# What is expected:
Could you retype, without any change, the items that begin with the line containing "How long is" and end with the line containing "9:00 PM -- exactly on the 9 PM line.", including both of those lines?
=-=-=
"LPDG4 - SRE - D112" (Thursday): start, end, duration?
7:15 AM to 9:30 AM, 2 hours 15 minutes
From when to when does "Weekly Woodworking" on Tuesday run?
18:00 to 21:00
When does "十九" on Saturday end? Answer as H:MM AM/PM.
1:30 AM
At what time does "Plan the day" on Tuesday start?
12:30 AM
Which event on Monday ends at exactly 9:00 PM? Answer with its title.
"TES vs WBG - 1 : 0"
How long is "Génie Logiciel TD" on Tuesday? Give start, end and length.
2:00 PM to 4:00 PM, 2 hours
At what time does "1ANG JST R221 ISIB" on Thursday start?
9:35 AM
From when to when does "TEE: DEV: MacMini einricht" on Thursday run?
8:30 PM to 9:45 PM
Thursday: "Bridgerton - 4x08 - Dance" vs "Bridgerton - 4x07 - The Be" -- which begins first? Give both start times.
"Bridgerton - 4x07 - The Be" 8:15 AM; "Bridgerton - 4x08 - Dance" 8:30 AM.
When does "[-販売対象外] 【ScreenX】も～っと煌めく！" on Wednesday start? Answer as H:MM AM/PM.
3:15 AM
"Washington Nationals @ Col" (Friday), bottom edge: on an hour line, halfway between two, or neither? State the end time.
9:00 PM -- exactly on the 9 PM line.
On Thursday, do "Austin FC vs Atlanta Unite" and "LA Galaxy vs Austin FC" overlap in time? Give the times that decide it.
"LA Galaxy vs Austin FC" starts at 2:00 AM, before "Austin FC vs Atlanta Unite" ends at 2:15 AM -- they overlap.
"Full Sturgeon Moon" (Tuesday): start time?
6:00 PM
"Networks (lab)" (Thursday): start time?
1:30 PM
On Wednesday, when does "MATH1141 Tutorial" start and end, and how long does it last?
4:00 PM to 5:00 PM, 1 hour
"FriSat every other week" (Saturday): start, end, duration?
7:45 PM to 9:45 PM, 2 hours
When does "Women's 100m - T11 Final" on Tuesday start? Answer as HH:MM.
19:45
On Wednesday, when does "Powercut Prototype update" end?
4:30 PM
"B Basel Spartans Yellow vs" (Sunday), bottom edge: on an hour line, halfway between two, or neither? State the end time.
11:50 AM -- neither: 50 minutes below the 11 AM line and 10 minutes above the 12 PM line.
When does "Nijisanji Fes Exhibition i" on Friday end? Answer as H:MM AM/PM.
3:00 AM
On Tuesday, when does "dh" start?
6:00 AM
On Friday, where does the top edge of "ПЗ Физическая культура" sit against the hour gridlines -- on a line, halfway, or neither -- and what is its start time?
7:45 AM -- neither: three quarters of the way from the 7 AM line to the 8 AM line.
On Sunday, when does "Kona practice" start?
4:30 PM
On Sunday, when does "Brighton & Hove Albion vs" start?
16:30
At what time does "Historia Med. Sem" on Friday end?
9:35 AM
=-=-=
# Answer to the problem:
How long is "Génie Logiciel TD" on Tuesday? Give start, end and length.
2:00 PM to 4:00 PM, 2 hours
At what time does "1ANG JST R221 ISIB" on Thursday start?
9:35 AM
From when to when does "TEE: DEV: MacMini einricht" on Thursday run?
8:30 PM to 9:45 PM
Thursday: "Bridgerton - 4x08 - Dance" vs "Bridgerton - 4x07 - The Be" -- which begins first? Give both start times.
"Bridgerton - 4x07 - The Be" 8:15 AM; "Bridgerton - 4x08 - Dance" 8:30 AM.
When does "[-販売対象外] 【ScreenX】も～っと煌めく！" on Wednesday start? Answer as H:MM AM/PM.
3:15 AM
"Washington Nationals @ Col" (Friday), bottom edge: on an hour line, halfway between two, or neither? State the end time.
9:00 PM -- exactly on the 9 PM line.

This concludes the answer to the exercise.